→ Records for processing
Content starts
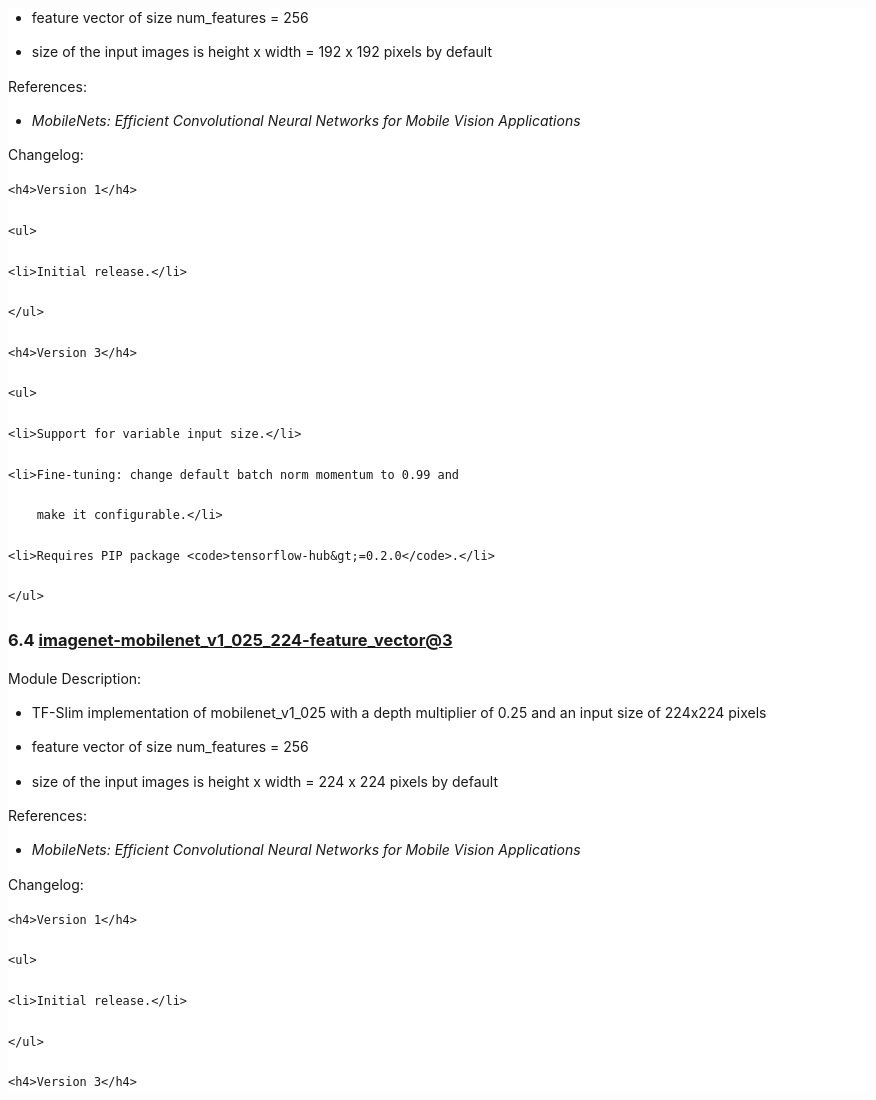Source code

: *  feature vector of size num_features = 256

*  size of the input images is height x width = 192 x 192 pixels by default


References: 

* *MobileNets: Efficient Convolutional Neural Networks for Mobile Vision Applications*


Changelog: 

    <h4>Version 1</h4>

    <ul>

    <li>Initial release.</li>

    </ul>

    <h4>Version 3</h4>

    <ul>

    <li>Support for variable input size.</li>

    <li>Fine-tuning: change default batch norm momentum to 0.99 and

        make it configurable.</li>

    <li>Requires PIP package <code>tensorflow-hub&gt;=0.2.0</code>.</li>

    </ul>

### 6.4 [imagenet-mobilenet\_v1\_025\_224-feature\_vector@3](https://aihub.cloud.google.com/p/products%2F8efa0299-dd99-44f2-839f-9ec99fd11d6d)


Module Description: 

* TF-Slim implementation of mobilenet_v1_025 with a depth multiplier of 0.25 and an input size of 224x224 pixels

*  feature vector of size num_features = 256

*  size of the input images is height x width = 224 x 224 pixels by default


References: 

* *MobileNets: Efficient Convolutional Neural Networks for Mobile Vision Applications*


Changelog: 

    <h4>Version 1</h4>

    <ul>

    <li>Initial release.</li>

    </ul>

    <h4>Version 3</h4>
Content ends
→ Work order
The records above should be output exactly, but without any of their pictures.

→ Written solution
Source code

: *  feature vector of size num_features = 256

*  size of the input images is height x width = 192 x 192 pixels by default


References: 

* *MobileNets: Efficient Convolutional Neural Networks for Mobile Vision Applications*


Changelog: 

    <h4>Version 1</h4>

    <ul>

    <li>Initial release.</li>

    </ul>

    <h4>Version 3</h4>

    <ul>

    <li>Support for variable input size.</li>

    <li>Fine-tuning: change default batch norm momentum to 0.99 and

        make it configurable.</li>

    <li>Requires PIP package <code>tensorflow-hub&gt;=0.2.0</code>.</li>

    </ul>

### 6.4 [imagenet-mobilenet\_v1\_025\_224-feature\_vector@3](https://aihub.cloud.google.com/p/products%2F8efa0299-dd99-44f2-839f-9ec99fd11d6d)


Module Description: 

* TF-Slim implementation of mobilenet_v1_025 with a depth multiplier of 0.25 and an input size of 224x224 pixels

*  feature vector of size num_features = 256

*  size of the input images is height x width = 224 x 224 pixels by default


References: 

* *MobileNets: Efficient Convolutional Neural Networks for Mobile Vision Applications*


Changelog: 

    <h4>Version 1</h4>

    <ul>

    <li>Initial release.</li>

    </ul>

    <h4>Version 3</h4>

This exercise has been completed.